Which of the lines below contain the string "proposed"? Copy each one.

○ ○ ○

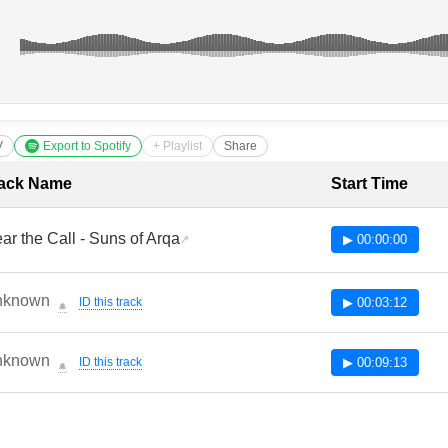
V
Export to Spotify
+ Playlist
Share
cklist with Timestamps
ack Name
Start Time
ar the Call - Suns of Arqa
▶ 00:00:00
nknown
ID this track
▶ 00:03:12
🔔
nknown
ID this track
▶ 00:09:13
🔔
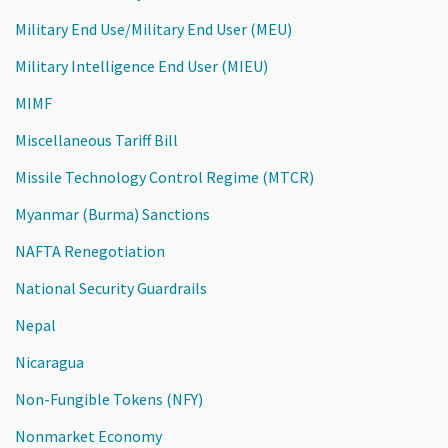
Military End Use/Military End User (MEU)
Military Intelligence End User (MIEU)
MIMF
Miscellaneous Tariff Bill
Missile Technology Control Regime (MTCR)
Myanmar (Burma) Sanctions
NAFTA Renegotiation
National Security Guardrails
Nepal
Nicaragua
Non-Fungible Tokens (NFY)
Nonmarket Economy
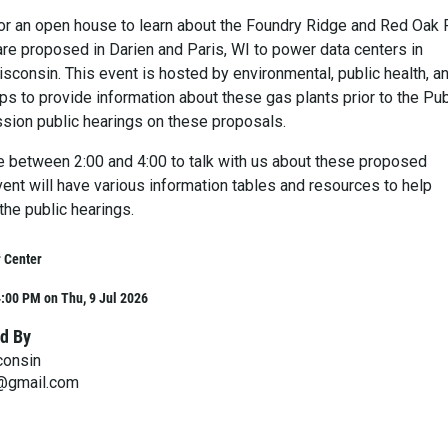
for an open house to learn about the Foundry Ridge and Red Oak
are proposed in Darien and Paris, WI to power data centers in
sconsin. This event is hosted by environmental, public health, a
s to provide information about these gas plants prior to the Pub
ion public hearings on these proposals.
e between 2:00 and 4:00 to talk with us about these proposed
vent will have various information tables and resources to help
the public hearings.
 Center
:00 PM on Thu, 9 Jul 2026
d By
consin
n@gmail.com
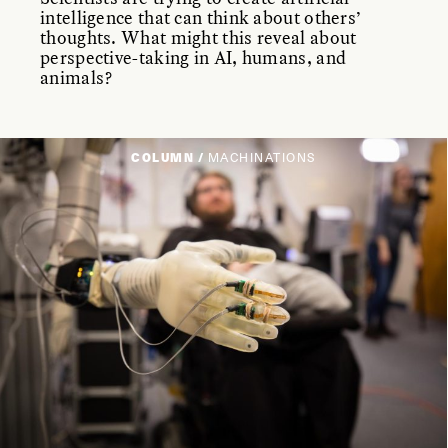
intelligence that can think about others’
thoughts. What might this reveal about
perspective-taking in AI, humans, and
animals?
COLUMN /
MACHINATIONS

○ ○ ○

> [COMPLETED TASK]:
are proposed in Darien and Paris, WI to power data centers in
e between 2:00 and 4:00 to talk with us about these proposed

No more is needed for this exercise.